### [DIRECTIONS]
Copy all the records word for word, apart from any pictures.

[Items from a dataset]
- Opening Delimiter -

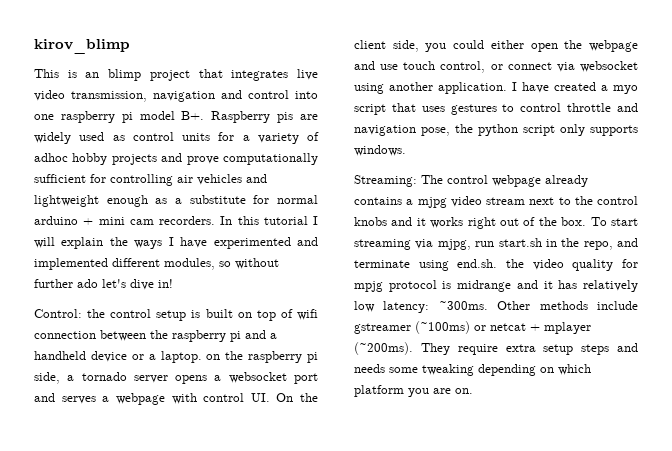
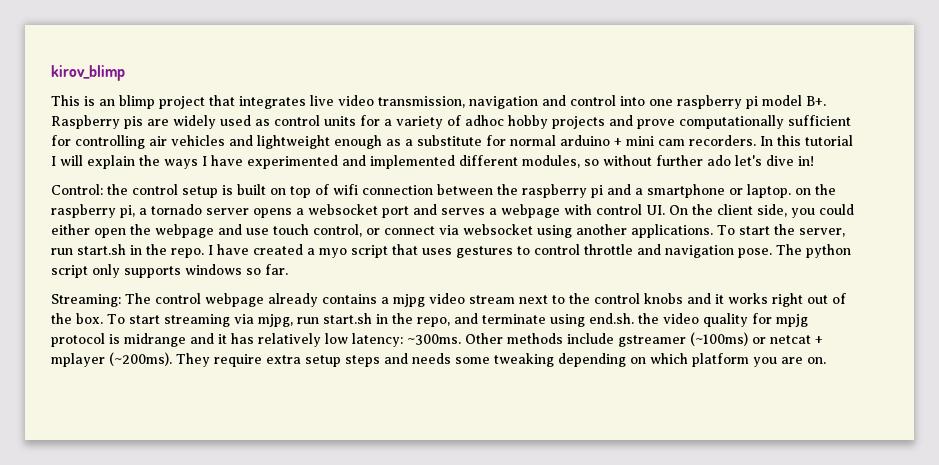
[34,351,156,362] handheld device or a -> [647,184,743,198] smartphone or
[307,352,318,363] [34,372,60,384] pi side, -> [120,205,135,218] pi,
[438,82,507,94] application. -> [631,224,845,238] [51,244,204,258] applications. To start the server, run start.sh in the repo.
[421,124,473,136] pose, the -> [738,244,802,258] pose. The
[354,145,406,156] windows. -> [185,264,288,275] windows so far.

- Closing Delimiter -

### [FINISHED TASK]
[34,351,156,362] handheld device or a -> [647,184,743,198] smartphone or
[307,352,318,363] [34,372,60,384] pi side, -> [120,205,135,218] pi,
[438,82,507,94] application. -> [631,224,845,238] [51,244,204,258] applications. To start the server, run start.sh in the repo.
[421,124,473,136] pose, the -> [738,244,802,258] pose. The
[354,145,406,156] windows. -> [185,264,288,275] windows so far.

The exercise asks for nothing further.